Hyuna vérifia l’adresse. Devant elle se dresssait un vaste hôtel, moins impressionnant que les hôtels-buildings de la plage, mais plus imposant que ne pourrait l’être une maison d’hôte. Hyuna compta trois étages, avec un quatrième plus modeste, qui donnait l’impression qu’un appartement avait été posé sur l’immeuble. À chaque étage, elle compta six fenêtres, côté route. Elle supposa que le rez-de-chaussée était réservé au bar, au restaurant et à l’accueil. Le dernier étage lui semblait soit être une suite royale soit des appartements privés. Un rapide calcul, si on supposait que d’autres chambres donnaient aussi côté jardin, permettait d’obtenir le chiffre approximatif de trente-six chambres.

Les lieux étaient trop attirants pour ne pas être destinés à des services d’hôtellerie. Tout était étudié pour plaire à des touristes ou à des hommes d’affaires. Hyuna avait remarqué avec les années que les hôtels à vocation particulière, c’est-à-dire ne recevant jamais de clients intéressés par la literie, ne faisaient aucun effort en ce sens. La décoration, la restauration et le service étaient soit inexistants, soit en rapport avec l’imaginaire érotique.

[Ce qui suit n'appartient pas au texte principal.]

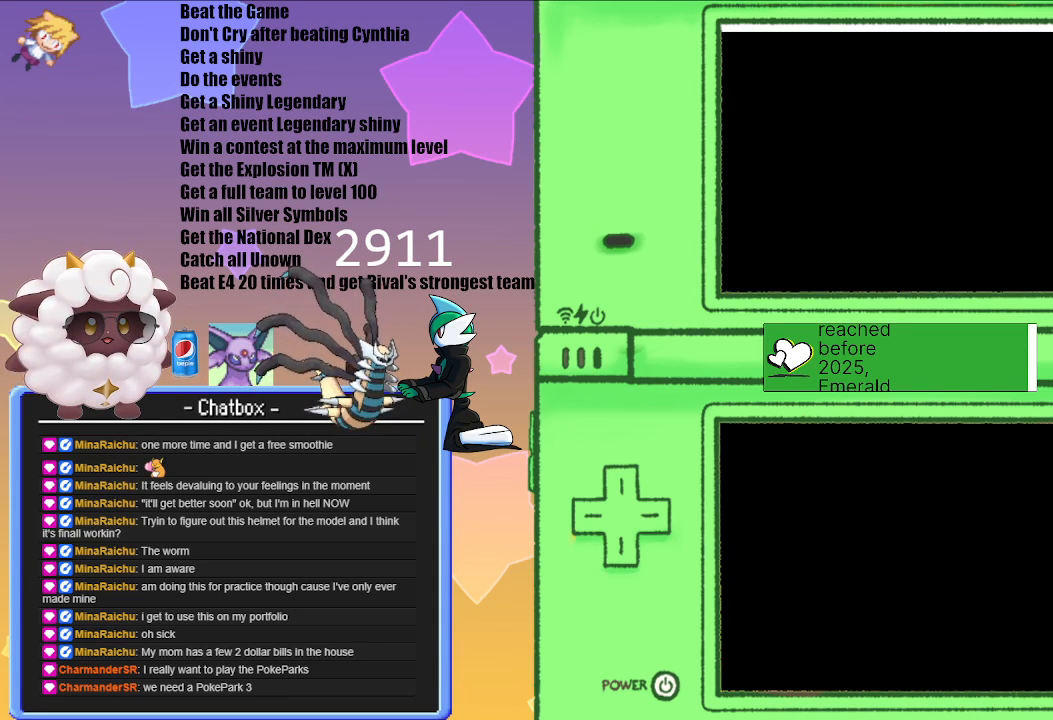
{"buttons": [], "left_stick": "center", "right_stick": "center", "events": []}
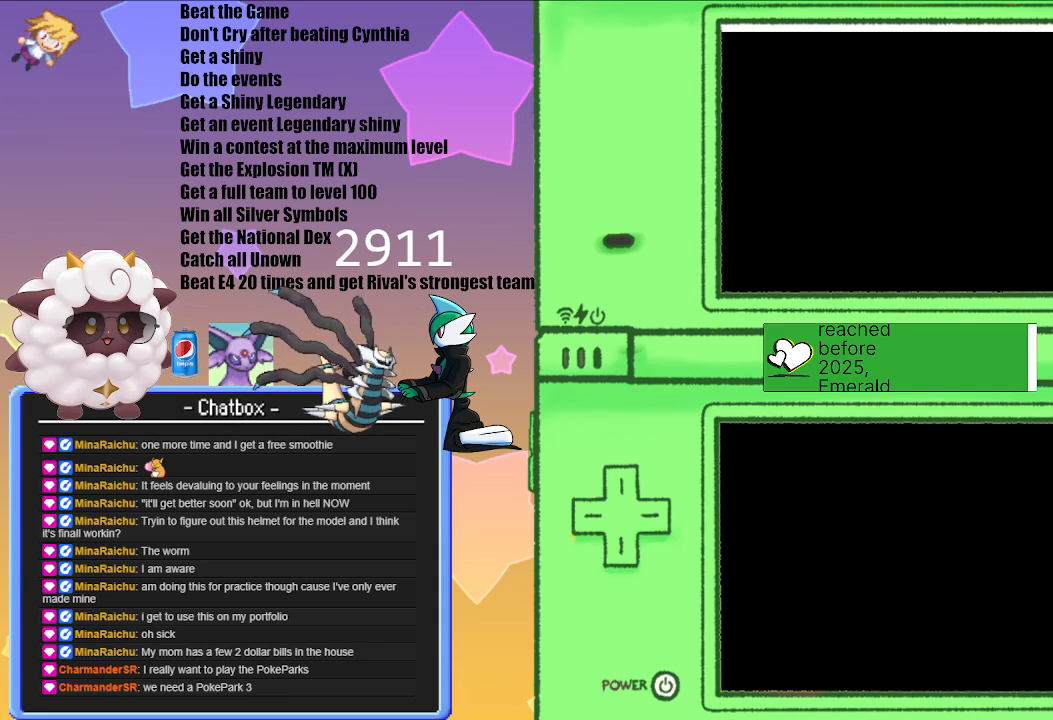
{"buttons": [], "left_stick": "center", "right_stick": "center", "events": []}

Par le passé, elle avait surpris une conversation, entre un gangster et un proxénète. Le criminel venait d’utiliser gratuitement les services de l’hôtel, il avait dit au mac que quand même, il pourrait faire un petit effort pour rendre leur façade et leur salle d’accueil moins laide. On lui avait répondu qu’il s’agissait d’une fausse bonne idée. Rendre le bâtiment moins vilain avait pour effet d’attirer des clients normaux. Il fallait ensuite mentir pour les mettre dehors, insister, s’ils étaient du genre collant. Les maquereaux ne voulaient pas de ces clients-là chez eux : ils payaient peu et restaient toute la nuit, en occupant une chambre qui devenait alors inutilisable. En fait, tout le monde y perdait, les filles parce qu’elles se sentaient regardées comme d’horribles curiosités par ces gens, le mac parce qu’il avait peur d’une dénonciation et les clients eux-mêmes qui se rendaient rapidement compte qu’ils n’étaient pas tombés dans un hôtel classique, mais qui restaient tout de même pour ne pas admettre s’être trompés. Le mac avait conclu en disant que le meilleur moyen de se prémunir, c’était d’avoir l’air à l’extérieur d’être ce que l’on était à l’intérieur : un bordel.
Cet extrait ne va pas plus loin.